Tom Ritchford
1 min readNov 30, 2021

--

No, he isn't right. It is wrong and wildly misleading to quote "discretionary spending" and leave off the "discretionary".

Yes, of course I knew it was "discretionary spending", because that's the trick everyone uses.

But that's absolutely not how it was presented - it was presented as "fraction of US spending", when it is not, not at all!

The whole idea of "discretionary spending" isn't actually an economics thing, and doesn't apply to any country other than the United States - it really has no practical meaning at all.

The US spends X amount of money. Some of that is arbitrarily labelled "entitlements" and some isn't. X is the number to look at, not X - "entitlements".

Here's an example in real terms. Suppose someone said, "Mika spends a quarter of his money on drugs and alcohol!" You'd think, wow, Mika's in trouble.

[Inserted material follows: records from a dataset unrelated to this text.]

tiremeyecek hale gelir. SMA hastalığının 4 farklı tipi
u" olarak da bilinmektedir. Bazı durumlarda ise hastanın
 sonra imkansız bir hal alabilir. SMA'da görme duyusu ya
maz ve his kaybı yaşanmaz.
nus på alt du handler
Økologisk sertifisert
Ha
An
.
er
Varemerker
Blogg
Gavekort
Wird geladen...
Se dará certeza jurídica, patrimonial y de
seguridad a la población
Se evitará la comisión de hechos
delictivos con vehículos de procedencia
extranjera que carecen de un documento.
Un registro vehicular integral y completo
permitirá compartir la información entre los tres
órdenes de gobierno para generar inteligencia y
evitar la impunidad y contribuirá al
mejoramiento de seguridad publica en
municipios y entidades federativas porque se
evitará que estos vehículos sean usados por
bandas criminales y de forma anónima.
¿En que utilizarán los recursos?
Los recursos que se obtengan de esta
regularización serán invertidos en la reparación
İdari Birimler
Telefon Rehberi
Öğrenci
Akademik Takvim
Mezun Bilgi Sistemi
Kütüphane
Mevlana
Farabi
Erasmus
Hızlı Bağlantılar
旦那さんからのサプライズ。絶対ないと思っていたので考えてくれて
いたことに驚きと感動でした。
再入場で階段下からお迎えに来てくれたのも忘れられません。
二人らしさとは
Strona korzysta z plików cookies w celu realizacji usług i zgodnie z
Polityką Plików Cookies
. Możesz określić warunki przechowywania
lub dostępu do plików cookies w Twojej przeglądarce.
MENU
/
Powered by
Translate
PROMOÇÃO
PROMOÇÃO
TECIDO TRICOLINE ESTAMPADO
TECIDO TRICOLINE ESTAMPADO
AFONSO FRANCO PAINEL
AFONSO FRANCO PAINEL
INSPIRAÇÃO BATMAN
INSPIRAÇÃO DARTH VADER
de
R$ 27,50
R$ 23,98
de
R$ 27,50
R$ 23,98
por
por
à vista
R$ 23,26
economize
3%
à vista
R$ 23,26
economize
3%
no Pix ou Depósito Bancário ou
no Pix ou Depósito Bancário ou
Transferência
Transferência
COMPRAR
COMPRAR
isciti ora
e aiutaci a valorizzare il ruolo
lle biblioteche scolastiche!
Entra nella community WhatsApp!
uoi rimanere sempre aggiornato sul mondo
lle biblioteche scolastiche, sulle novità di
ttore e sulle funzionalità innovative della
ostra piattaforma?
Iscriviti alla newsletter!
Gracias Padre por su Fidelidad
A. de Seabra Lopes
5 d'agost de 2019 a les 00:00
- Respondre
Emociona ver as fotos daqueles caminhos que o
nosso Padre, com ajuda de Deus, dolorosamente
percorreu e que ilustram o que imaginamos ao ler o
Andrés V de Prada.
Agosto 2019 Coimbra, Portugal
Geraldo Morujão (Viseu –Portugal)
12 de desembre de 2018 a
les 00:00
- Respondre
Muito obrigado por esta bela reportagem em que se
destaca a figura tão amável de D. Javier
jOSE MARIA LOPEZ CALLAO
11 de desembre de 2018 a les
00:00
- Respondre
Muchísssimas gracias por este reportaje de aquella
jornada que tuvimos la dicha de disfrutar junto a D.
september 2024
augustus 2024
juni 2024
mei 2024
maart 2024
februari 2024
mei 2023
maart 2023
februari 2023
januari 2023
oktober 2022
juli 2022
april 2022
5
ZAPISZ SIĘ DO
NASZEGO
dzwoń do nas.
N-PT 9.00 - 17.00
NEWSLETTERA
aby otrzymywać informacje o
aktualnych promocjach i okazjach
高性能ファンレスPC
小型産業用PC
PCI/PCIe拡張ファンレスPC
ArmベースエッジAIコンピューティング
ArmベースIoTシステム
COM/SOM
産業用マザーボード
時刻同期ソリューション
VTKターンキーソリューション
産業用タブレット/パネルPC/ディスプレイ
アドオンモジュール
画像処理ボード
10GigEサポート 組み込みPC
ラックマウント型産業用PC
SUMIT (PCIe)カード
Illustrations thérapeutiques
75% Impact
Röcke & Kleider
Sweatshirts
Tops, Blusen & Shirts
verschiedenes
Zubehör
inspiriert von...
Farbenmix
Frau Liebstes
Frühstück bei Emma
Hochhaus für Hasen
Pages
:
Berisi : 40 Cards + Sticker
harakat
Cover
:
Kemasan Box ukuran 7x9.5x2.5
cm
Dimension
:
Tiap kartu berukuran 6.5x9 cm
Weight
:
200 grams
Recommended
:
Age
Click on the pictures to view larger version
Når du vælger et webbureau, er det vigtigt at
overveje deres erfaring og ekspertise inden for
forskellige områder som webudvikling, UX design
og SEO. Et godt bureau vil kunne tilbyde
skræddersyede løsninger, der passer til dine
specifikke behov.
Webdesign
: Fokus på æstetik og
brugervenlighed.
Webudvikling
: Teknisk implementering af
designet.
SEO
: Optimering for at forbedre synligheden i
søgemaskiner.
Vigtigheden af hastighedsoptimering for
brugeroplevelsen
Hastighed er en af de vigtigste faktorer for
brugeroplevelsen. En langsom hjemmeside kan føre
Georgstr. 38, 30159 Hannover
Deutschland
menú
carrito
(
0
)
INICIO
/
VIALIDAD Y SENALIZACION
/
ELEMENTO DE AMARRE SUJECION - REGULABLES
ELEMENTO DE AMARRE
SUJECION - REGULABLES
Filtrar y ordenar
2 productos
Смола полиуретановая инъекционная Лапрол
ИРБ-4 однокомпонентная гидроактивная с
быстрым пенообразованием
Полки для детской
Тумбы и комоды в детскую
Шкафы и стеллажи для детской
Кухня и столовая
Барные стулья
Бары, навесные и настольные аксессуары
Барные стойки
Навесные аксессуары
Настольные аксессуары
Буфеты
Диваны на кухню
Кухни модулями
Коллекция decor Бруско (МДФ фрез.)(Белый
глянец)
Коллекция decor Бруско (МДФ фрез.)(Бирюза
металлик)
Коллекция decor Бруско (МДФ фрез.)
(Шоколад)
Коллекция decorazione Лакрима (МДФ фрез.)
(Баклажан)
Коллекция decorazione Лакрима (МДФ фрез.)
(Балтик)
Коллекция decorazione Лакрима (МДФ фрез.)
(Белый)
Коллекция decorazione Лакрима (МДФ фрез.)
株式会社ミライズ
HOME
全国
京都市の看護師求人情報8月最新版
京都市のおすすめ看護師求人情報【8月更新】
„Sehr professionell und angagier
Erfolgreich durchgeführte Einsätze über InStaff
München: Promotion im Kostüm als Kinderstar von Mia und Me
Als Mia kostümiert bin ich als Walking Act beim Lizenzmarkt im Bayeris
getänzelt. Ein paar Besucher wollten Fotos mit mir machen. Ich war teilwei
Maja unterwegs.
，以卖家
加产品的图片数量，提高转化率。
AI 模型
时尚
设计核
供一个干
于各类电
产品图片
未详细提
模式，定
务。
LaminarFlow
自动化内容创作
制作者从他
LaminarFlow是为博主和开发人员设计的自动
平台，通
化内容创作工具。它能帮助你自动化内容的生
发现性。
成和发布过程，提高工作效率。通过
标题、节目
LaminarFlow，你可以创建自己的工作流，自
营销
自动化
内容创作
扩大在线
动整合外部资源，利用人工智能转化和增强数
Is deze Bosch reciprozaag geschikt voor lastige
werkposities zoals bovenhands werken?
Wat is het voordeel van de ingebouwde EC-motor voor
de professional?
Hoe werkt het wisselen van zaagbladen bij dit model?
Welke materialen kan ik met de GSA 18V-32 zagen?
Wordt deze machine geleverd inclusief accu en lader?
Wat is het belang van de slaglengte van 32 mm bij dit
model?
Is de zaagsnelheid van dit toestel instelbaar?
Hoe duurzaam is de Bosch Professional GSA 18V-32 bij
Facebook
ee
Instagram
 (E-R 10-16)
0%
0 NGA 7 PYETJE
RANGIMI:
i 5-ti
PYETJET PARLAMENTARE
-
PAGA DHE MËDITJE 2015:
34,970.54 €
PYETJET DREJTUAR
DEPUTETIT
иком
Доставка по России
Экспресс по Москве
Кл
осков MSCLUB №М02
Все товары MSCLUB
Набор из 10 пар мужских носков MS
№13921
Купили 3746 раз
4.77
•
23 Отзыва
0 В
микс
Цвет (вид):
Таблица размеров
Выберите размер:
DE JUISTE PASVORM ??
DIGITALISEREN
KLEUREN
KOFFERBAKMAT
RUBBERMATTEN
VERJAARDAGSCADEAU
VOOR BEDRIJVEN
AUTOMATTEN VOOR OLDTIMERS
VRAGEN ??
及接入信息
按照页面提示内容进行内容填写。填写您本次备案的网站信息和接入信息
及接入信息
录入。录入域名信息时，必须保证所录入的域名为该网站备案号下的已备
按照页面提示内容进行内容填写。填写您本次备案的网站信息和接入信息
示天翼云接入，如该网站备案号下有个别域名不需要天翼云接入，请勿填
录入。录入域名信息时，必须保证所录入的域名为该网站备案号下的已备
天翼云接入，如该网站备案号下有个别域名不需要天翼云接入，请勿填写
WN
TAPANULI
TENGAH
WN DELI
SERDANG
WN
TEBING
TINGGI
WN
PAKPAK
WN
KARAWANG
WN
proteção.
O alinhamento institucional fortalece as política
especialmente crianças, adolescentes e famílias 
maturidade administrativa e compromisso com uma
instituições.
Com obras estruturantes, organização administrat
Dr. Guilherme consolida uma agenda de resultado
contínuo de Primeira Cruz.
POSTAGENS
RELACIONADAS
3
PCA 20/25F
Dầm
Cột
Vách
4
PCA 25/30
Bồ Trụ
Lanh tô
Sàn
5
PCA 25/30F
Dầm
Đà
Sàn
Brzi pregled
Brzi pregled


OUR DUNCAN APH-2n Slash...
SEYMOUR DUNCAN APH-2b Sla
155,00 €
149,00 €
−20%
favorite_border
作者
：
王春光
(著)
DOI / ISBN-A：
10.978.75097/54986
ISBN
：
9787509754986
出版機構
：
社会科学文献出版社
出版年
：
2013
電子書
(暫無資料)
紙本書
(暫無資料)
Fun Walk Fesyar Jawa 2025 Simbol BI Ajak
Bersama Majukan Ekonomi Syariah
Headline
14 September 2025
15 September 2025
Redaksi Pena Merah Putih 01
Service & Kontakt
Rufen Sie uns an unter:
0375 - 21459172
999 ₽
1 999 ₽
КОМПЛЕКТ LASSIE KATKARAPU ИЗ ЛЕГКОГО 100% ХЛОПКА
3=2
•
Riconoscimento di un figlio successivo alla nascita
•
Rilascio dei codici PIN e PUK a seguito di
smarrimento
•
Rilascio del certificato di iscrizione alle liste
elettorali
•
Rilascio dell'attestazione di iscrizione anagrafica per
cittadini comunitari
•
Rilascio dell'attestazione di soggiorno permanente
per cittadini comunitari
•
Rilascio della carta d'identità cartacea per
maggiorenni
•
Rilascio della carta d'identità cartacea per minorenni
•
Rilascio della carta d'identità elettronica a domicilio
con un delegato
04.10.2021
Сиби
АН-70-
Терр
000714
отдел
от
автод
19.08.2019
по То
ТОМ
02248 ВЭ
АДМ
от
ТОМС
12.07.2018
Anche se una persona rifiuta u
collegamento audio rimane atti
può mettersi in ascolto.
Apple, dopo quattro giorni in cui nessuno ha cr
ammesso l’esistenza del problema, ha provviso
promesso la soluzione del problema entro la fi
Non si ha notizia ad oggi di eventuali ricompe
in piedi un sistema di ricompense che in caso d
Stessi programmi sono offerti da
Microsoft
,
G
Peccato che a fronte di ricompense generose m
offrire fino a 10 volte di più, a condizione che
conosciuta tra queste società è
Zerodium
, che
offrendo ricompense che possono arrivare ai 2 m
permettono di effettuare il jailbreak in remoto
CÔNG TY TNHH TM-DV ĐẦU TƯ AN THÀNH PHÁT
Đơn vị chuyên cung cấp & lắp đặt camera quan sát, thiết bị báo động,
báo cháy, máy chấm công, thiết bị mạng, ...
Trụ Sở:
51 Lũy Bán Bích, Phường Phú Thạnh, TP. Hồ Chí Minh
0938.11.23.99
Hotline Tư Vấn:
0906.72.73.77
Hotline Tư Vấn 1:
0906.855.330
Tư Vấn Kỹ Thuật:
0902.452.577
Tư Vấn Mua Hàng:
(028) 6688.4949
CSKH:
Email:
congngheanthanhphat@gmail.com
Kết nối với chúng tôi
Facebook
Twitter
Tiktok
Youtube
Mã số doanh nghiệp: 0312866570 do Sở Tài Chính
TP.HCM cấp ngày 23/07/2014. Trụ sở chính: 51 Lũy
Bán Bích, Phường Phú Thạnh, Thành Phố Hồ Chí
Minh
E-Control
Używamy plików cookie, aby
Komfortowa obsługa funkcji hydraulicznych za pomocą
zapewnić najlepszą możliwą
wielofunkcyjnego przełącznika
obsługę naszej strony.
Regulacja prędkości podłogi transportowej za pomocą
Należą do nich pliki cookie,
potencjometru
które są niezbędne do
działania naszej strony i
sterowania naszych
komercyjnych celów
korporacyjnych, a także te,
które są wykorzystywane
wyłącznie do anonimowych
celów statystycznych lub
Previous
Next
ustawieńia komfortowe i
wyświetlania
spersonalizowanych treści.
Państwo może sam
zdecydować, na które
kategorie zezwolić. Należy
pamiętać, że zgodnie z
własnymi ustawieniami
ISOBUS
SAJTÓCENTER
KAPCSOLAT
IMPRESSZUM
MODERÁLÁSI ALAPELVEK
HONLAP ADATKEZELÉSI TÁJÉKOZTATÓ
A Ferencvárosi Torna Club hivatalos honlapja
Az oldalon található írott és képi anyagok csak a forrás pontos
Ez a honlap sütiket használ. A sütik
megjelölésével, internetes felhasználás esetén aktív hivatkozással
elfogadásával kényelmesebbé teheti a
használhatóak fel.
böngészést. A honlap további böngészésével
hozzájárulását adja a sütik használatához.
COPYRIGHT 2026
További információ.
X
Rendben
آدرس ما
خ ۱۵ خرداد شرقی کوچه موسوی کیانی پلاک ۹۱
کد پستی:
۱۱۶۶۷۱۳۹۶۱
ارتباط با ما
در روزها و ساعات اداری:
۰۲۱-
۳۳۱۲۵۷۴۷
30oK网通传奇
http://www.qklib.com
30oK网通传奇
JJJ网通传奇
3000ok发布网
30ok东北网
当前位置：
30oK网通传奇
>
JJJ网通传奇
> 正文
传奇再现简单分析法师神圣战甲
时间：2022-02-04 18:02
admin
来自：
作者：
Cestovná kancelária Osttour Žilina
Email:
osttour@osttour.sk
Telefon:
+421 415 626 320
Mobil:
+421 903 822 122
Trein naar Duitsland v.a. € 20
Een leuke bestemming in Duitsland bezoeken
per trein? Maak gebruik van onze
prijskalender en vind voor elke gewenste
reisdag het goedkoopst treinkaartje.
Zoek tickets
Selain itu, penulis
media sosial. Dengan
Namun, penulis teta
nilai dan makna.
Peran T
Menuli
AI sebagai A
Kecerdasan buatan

But then you discover that taxes, rent and food are considered "entitlements" and aren't counted, so it's actually a couple of hundred dollars.

---

Oh, and let's get one thing straight.

The US has spent well over $20 trillion dollars, that's $20 million million dollars, on war in my lifetime and every penny of that was theft from the people of America and the people of the world.

I'm completely anti-military. But we should use the right numbers in our fight against the US military.